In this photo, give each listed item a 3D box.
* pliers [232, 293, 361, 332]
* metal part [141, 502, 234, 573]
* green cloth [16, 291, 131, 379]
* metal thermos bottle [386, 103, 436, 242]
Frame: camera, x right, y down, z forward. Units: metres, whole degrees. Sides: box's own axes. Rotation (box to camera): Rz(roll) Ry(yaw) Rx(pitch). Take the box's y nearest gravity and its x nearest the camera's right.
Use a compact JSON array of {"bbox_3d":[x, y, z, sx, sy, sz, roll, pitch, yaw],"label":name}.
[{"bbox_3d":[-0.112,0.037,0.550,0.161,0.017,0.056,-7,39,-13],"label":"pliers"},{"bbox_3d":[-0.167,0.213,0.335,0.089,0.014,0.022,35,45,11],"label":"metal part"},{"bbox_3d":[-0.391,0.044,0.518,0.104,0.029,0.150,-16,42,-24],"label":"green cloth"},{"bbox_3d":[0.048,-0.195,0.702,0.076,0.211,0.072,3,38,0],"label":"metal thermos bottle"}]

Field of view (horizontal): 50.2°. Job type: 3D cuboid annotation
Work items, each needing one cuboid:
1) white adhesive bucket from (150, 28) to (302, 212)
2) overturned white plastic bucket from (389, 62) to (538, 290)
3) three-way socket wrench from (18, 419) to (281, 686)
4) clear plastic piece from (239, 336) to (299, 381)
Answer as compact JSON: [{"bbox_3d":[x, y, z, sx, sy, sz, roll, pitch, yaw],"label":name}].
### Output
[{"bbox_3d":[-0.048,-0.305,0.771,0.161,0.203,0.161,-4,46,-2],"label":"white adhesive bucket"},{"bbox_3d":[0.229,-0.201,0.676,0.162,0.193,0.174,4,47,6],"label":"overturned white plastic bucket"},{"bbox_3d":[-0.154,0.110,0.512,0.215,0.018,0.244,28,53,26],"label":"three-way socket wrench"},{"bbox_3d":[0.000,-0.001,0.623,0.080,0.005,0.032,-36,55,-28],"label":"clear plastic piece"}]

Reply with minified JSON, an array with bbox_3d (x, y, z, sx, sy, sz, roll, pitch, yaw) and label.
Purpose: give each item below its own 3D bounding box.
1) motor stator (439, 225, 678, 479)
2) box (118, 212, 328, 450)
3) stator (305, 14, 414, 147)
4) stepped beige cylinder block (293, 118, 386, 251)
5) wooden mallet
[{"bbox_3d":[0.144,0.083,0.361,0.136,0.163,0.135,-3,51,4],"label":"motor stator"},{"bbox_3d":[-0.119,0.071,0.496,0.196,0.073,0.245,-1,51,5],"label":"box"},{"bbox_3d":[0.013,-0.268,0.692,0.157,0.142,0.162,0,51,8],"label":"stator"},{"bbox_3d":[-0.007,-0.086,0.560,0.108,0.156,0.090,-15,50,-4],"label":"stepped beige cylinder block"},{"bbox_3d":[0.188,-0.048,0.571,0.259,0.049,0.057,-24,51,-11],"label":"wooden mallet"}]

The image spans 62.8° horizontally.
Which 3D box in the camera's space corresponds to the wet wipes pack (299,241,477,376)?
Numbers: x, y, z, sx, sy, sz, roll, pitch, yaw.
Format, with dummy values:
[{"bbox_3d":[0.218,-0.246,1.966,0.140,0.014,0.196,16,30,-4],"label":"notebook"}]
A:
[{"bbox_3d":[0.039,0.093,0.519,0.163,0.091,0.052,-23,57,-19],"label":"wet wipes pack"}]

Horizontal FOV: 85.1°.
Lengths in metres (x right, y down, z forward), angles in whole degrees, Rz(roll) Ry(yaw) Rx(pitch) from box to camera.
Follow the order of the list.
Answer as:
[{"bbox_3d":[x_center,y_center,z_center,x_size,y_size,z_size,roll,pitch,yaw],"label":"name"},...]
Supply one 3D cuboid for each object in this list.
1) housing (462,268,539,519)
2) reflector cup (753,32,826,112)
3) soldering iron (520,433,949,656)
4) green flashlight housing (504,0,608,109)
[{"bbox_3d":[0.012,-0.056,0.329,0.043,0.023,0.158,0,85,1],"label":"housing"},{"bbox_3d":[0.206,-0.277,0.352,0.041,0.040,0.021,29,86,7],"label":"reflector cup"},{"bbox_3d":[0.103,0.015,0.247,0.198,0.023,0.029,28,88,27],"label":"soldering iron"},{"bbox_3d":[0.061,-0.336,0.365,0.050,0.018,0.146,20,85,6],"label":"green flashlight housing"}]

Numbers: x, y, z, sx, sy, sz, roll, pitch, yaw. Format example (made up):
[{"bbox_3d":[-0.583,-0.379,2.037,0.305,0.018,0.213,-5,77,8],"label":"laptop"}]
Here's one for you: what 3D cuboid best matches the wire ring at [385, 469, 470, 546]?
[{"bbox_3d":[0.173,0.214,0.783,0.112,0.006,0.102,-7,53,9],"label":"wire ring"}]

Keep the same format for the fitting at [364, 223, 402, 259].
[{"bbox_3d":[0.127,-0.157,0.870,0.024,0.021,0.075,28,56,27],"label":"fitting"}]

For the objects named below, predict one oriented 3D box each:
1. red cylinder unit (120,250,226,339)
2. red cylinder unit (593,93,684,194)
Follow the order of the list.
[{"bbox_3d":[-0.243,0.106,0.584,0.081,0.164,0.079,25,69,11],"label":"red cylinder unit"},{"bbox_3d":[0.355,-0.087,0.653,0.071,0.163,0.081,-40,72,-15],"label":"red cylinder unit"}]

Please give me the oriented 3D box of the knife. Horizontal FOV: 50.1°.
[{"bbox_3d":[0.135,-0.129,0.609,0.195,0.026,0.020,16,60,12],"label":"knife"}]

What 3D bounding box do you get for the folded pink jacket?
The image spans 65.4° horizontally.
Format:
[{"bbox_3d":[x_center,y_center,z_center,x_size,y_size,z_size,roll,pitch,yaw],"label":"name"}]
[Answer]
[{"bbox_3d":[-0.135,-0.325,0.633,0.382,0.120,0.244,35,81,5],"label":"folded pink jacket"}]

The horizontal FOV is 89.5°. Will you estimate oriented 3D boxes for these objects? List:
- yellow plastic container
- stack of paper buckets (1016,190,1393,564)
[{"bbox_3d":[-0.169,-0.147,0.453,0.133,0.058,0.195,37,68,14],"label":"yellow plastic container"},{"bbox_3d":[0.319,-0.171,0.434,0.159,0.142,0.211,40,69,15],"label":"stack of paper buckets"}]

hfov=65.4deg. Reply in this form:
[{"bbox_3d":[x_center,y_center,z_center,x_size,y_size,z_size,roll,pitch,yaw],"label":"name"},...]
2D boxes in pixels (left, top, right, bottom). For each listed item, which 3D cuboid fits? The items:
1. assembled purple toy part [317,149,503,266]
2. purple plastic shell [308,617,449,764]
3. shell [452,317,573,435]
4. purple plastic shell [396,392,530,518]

* **WORK TO BE COMPLETED**: Your response should hold only an exact copy of the lines above, from the one containing "2D boxes in" through the end of the entries.

* **EXERCISE RESPONSE**:
2D boxes in pixels (left, top, right, bottom). For each listed item, which 3D cuboid fits? The items:
1. assembled purple toy part [317,149,503,266]
2. purple plastic shell [308,617,449,764]
3. shell [452,317,573,435]
4. purple plastic shell [396,392,530,518]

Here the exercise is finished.